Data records
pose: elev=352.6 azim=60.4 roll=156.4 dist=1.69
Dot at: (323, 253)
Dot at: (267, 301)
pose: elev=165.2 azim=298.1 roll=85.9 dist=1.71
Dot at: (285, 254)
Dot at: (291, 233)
--
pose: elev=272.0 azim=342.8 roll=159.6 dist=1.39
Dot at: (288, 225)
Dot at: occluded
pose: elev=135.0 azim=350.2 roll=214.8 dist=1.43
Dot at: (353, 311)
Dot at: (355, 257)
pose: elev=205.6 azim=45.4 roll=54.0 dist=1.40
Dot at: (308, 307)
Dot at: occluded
...
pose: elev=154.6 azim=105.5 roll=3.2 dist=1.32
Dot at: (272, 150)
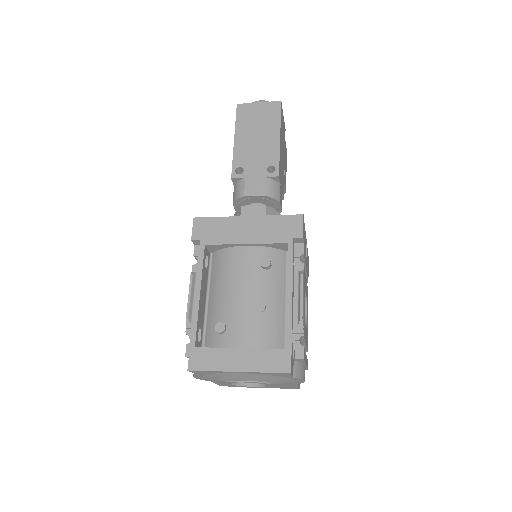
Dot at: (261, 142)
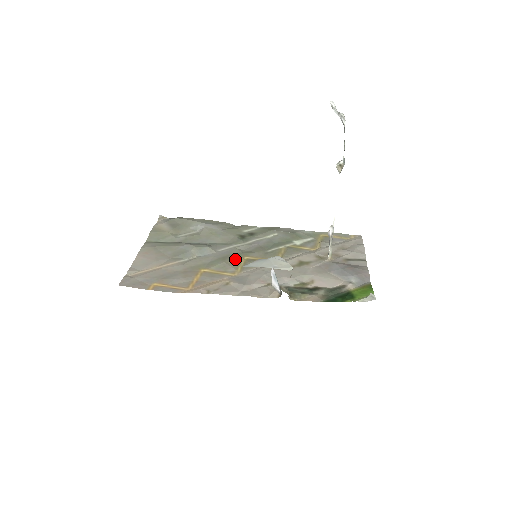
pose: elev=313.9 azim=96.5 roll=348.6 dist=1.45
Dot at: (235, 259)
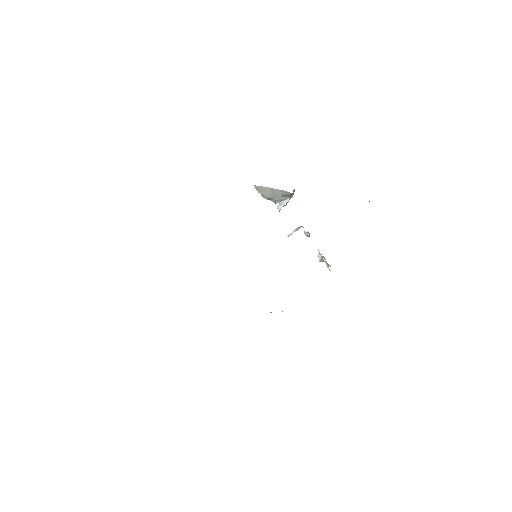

— GOAL OF THE EXERCISE —
Will you repeat the material verbatim, from the line with "pose: elev=352.6 azim=60.4" up to and including the line with "Dot at: (291, 233)"?

— SOLUTION —
pose: elev=352.6 azim=60.4 roll=156.4 dist=1.69
Dot at: (323, 253)
Dot at: (267, 301)
pose: elev=165.2 azim=298.1 roll=85.9 dist=1.71
Dot at: (285, 254)
Dot at: (291, 233)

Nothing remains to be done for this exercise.